Working In the Elections: An Election Officer Recounts Her Experience from 2012


In the aftermath of president-elect Trump's victory, let's not forget to give credit to the men and women who worked on the sidelines - the election officers who were there when voters came on election day and remained there until the last person cast his or her vote before closing time.

What was it like sitting on that table and facilitating? Aine Cain shares us her experience working for the 2012 presidential election.

"I signed up."

As a freshman in the College of William and Mary, an apolitical Aine got involved in a campus group that reaches out to students. She later got an email saying there was a need for volunteer election officers.

Ms. Cain signed up because she thought it would be fun and getting a pin is cool.

Aine was assigned to a polling station in Williamsburg,Virginia and here's a brief description of her work.

A 5:00 a.m. call time

While polling stations would open later and may even have varying times, the volunteers we're required to report to work at 5:00 am wearing their appropriate business casual attires.

"I was an absentee voter then."

Since the work would last the whole day on election day, Aine had to vote ahead of election day and submit an absentee ballot. Plus, her polling precinct was on the other side of town from the polling station she was manning.

Paid work and free food

Just like other fair and honest jobs, the volunteers were paid $100 for the work they rendered on election day. There was even a $25 bonus for attending the training session. Plus, there's free food. Chips, sandwiches, cookies and drinks were given away for lunch and dinner.

The work's really not that hard

For the most part, Aine said the job is pretty easy. Volunteers just need to check the voter's photos from their IDs and make sure that the details on their polling match. There will be times the crowd will grow and telling people they were in the wrong voting precinct can be stressful.

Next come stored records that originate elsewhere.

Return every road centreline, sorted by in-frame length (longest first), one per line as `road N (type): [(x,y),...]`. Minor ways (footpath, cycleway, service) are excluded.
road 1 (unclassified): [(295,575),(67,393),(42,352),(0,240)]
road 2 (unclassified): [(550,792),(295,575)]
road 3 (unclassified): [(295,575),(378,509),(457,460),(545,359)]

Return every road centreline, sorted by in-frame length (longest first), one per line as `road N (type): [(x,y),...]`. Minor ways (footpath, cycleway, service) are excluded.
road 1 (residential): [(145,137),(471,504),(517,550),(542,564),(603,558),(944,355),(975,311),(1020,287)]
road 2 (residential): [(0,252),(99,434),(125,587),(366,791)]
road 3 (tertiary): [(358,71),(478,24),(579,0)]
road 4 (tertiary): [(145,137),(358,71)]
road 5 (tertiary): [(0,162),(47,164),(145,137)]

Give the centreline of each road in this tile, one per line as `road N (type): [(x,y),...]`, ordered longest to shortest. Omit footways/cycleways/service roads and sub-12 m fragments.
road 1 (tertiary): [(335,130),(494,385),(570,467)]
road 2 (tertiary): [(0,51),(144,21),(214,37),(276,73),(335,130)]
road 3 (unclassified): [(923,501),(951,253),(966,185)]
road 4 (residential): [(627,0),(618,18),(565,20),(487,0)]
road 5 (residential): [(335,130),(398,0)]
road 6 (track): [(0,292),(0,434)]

Talking politics is not allowed

Poll officers were not allowed to bring political materials or talk politics on election day. Aine thinks it's only natural that they put politics aside and just help people cast their votes.

It's a long work day

From the 5:oo a.m. call time some polling stations would close at 7:00 p.m. just like the one in Williamsburg. However, people who came out and are waiting in line for their turn will be allowed to cast their ballots before polling officers can close up the precinct and start packing up. Officers are not allowed to leave until everything is done. Aine said she wasn't included in the counting process so she got to go home at about 10:00 p.m

But there's the pin

The work isn't exceptionally hard but it was a long day and one awesome thing our young volunteer got from the experience was her pin.